• [FRAGMENT DOKUMENTU]

◇ ◇ ◇ ◇

< Rzymian 7 >

1 Azaż nie wiecie, bracia! (bo powiadomym zakonu mówię), iż zakon panuje nad człowiekiem, póki żyje?
Ἢ ἀγνοεῖτε, ἀδελφοί, (γινώσκουσιν γὰρ νόμον λαλῶ) ὅτι ὁ νόμος κυριεύει τοῦ ἀνθρώπου ἐφ᾽ ὅσον χρόνον ζῇ;
2 Albowiem niewiasta, która jest za mężem, póki żyw mąż, obowiązana mu jest zakonem; a jeźliby mąż umarł, uwolniona jest od zakonu mężowego.
ἡ γὰρ ὕπανδρος γυνὴ τῷ ζῶντι ἀνδρὶ δέδεται νόμῳ· ἐὰν δὲ ἀποθάνῃ ὁ ἀνήρ, κατήργηται ἀπὸ τοῦ νόμου τοῦ ἀνδρός.
3 Przetoż tedy, póki mąż żyje, będzie zwana cudzołożnicą, jeźliby żoną inszego męża została; a jeźliby mąż jej umarł, wolna jest od zakonu onego, aby nie była cudzołożnicą, choćby się inszego męża żoną stała.
ἄρα οὖν ζῶντος τοῦ ἀνδρὸς μοιχαλὶς χρηματίσει, ἐὰν γένηται ἀνδρὶ ἑτέρῳ· ἐὰν δὲ ἀποθάνῃ ὁ ἀνήρ, ἐλευθέρα ἐστὶν ἀπὸ τοῦ νόμου, τοῦ μὴ εἶναι αὐτὴν μοιχαλίδα, γενομένην ἀνδρὶ ἑτέρῳ.
4 A tak, bracia moi! i wyście umartwieni zakonowi przez ciało Chrystusowe, abyście się stali inszego, to jest tego, który wzbudzony jest z martwych, abyśmy owoc przynosili Bogu.

◇ ◇ ◇ ◇

• [ZEBRANE DANE]

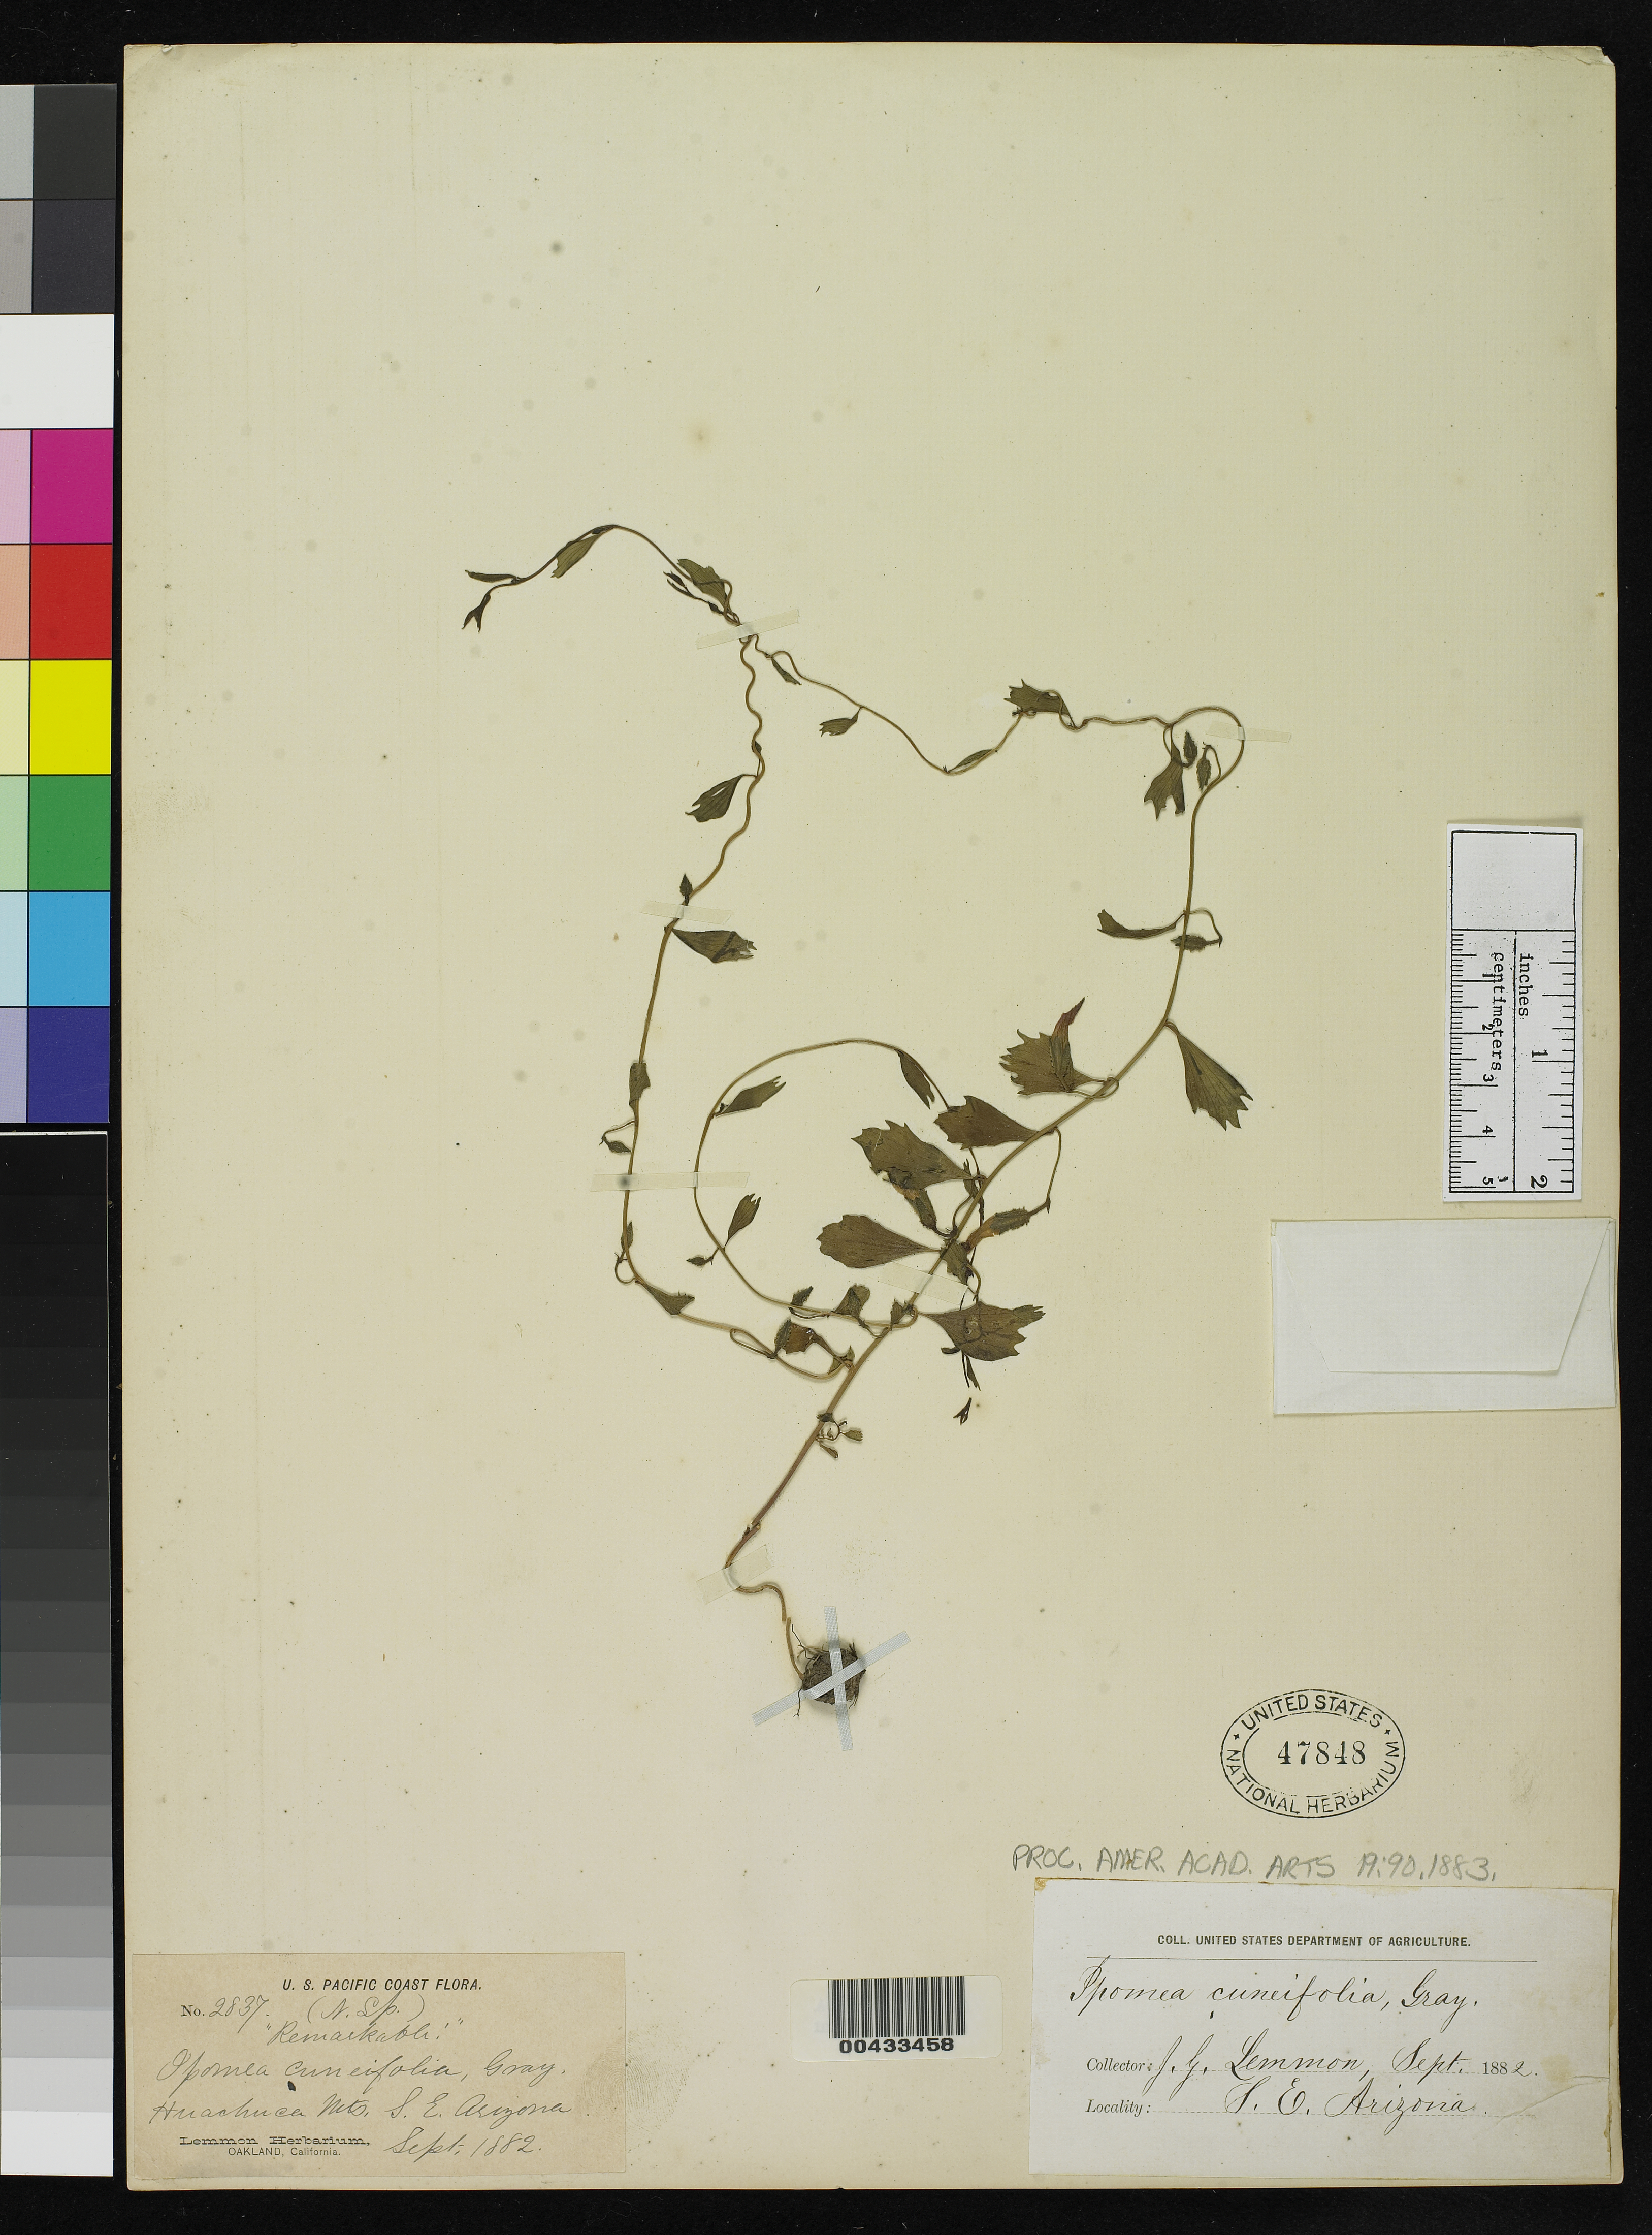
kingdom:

◇ ◇ ◇ ◇

• [ĆWICZENIA]
1. Wypisz wszystkie numery wersetów, które pojawiają się we fragmencie dokumentu.
2. Przełóż na angielski to zdanie z fragmentu dokumentu: „Albowiem niewiasta, która jest za mężem, póki żyw mąż, obowiązana mu jest zakonem; a jeźliby mąż umarł, uwolniona jest od zakonu mężowego.”
3. Przepisz bez żadnych zmian część fragmentu dokumentu: zacznij od słów „1 Azaż nie wiecie, bracia!”, a skończ po słowach „od zakonu mężowego.”.

• [ODPOWIEDZI]
1. 1, 2, 3, 4

2. For a woman who has a husband is bound to him by the law as long as the husband lives; but if the husband dies, she is released from the law of her husband.

3.
1 Azaż nie wiecie, bracia! (bo powiadomym zakonu mówię), iż zakon panuje nad człowiekiem, póki żyje?
Ἢ ἀγνοεῖτε, ἀδελφοί, (γινώσκουσιν γὰρ νόμον λαλῶ) ὅτι ὁ νόμος κυριεύει τοῦ ἀνθρώπου ἐφ᾽ ὅσον χρόνον ζῇ;
2 Albowiem niewiasta, która jest za mężem, póki żyw mąż, obowiązana mu jest zakonem; a jeźliby mąż umarł, uwolniona jest od zakonu mężowego.